It was sometimes difficult to reconcile the difference between the character that you play, potentially blowing up gas stations and causing massive pile-ups for fun, and the Nico that you’re shown in cutscenes. If I’m a war veteran who’s sick of conflict and has come to America to try and find a better life, why am I running errands for petty gangsters? If I’m a good guy, deep down, then why am I killing so many people? I reconciled myself with Bellic by seeing him as a tragic figure – a guy who’s so defined by violence that he doesn’t know any other way of life, who’s come to America in search of better and finds that human nature, and his own nature, is the same everywhere he goes. He’s sucked back into crime because that’s all he knows.
Grand Theft Auto 5, by contrast, stars a hillbilly psychopath, a rich and miserable former gangster, and a guy ostensibly trying to make his way out of gang culture, who plan and carry out heists for fun. I can’t see there being as much ludonarrative dissonance with this cast of characters. But encouragingly, what we’ve seen of Michael’s dynamic with his family (who mostly seem to hate him, kind of like Tony Soprano’s) and Franklin’s background suggests that GTA 5 isn’t jettisoning the idea of saying something meaningful, either. All the things you might do in the game that could seem dissonant or contradictory in one single character make more sense when spread out across three.
All the things you might do that could seem contradictory in one single character make sense when spread out across three.
Individually, too, GTA 5’s characters offer different things. Few TV shows can sustain 50 hours of story by sticking with one character’s point of view; with three, Rockstar has the flexibility to move between them to pace the both story and the gameplay. Seeing Michael beat up a bunch of gang members with a baseball bat might not gel too well with the reformed-gangster-trying-to-be-good that we see in his cutscenes, but Trevor after a few too many whiskies? I can definitely imagine that.

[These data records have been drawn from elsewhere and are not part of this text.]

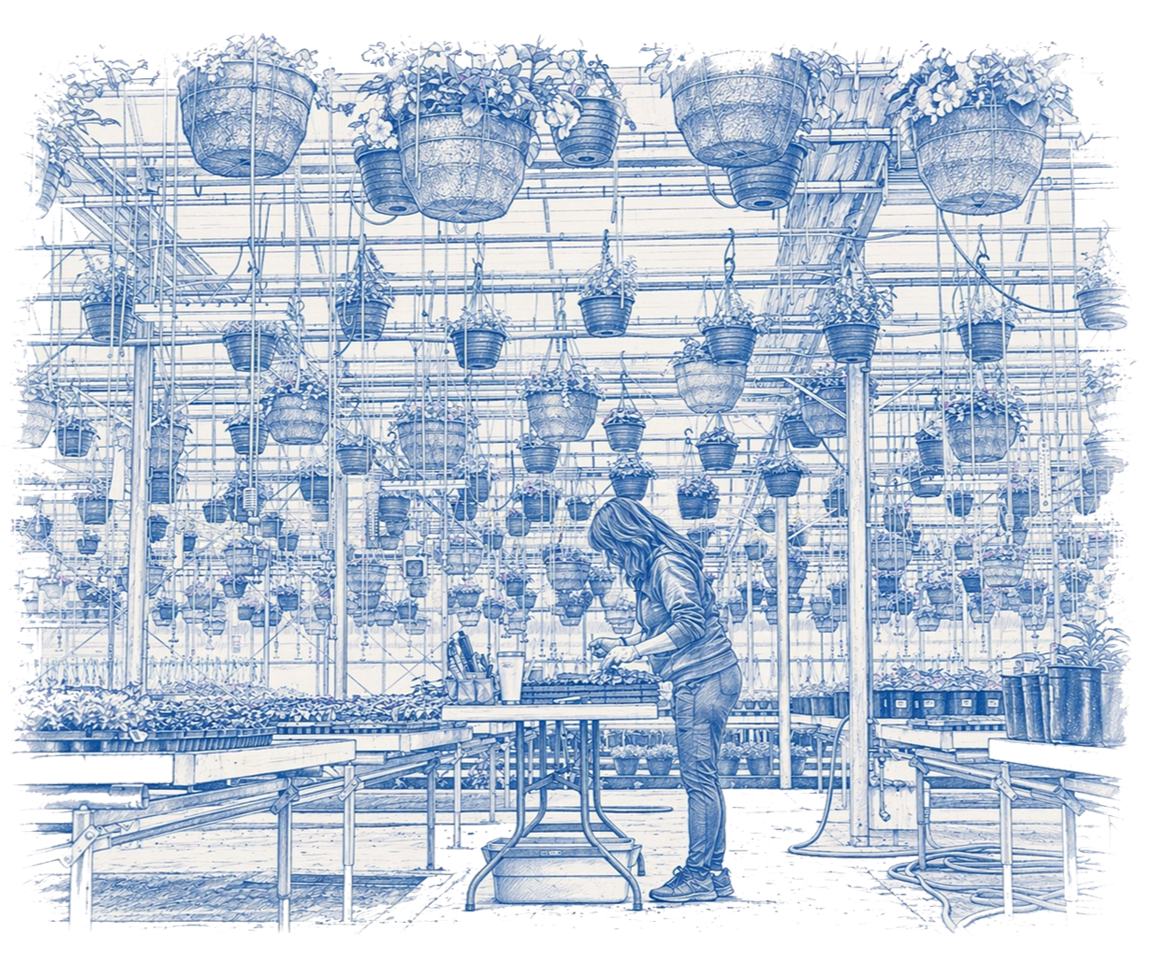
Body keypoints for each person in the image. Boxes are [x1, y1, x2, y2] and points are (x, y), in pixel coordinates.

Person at [587, 497, 742, 903]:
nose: (611, 559)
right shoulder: (660, 565)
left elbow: (689, 623)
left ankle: (696, 877)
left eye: (611, 548)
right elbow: (668, 624)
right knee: (705, 780)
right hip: (710, 675)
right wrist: (623, 644)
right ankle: (712, 875)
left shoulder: (665, 564)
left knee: (698, 781)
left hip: (701, 679)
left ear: (625, 538)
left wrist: (634, 653)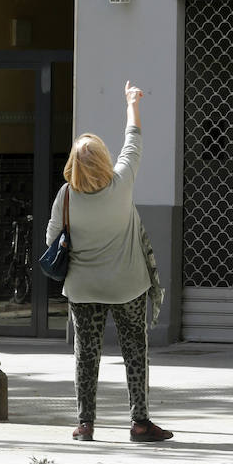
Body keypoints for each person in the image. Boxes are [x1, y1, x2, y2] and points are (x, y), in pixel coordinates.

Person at [45, 80, 172, 444]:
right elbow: (134, 140)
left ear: (73, 164)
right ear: (103, 160)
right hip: (127, 286)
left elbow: (51, 240)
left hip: (83, 290)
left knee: (86, 355)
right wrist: (132, 102)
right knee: (136, 350)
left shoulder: (66, 196)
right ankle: (140, 423)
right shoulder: (122, 184)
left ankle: (85, 424)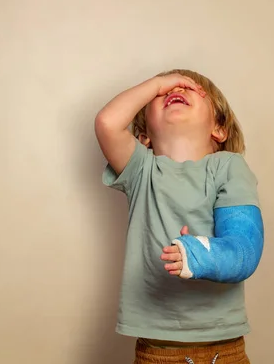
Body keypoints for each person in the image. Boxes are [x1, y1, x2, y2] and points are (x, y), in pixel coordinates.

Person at [94, 69, 264, 363]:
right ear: (144, 137)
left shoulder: (229, 168)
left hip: (222, 348)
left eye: (193, 89)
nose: (176, 90)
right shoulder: (141, 170)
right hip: (156, 349)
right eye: (162, 94)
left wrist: (201, 254)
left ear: (219, 128)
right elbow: (108, 123)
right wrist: (157, 84)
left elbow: (245, 249)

You can see already that Grand Theft Auto 5 really is aiming higher than Rockstar ever has with both its world and its storytelling, and it’s seeing these two things working in tandem in this demo that makes me properly excited about the game. So often in video games you have to choose between them: you can have a narratively excellent game that doesn’t leave you much room to shape it with your own actions and explore beyond its linear confines, or you can have an open-world game with reams of gameplay ambition but little definition around its story or characters. But Grand Theft Auto 5’s world looks astoundingly rich, and its three-character structure could solve a lot of the narrative problems that video games often rub up against. If it gets both of them right, it will be a landmark achievement.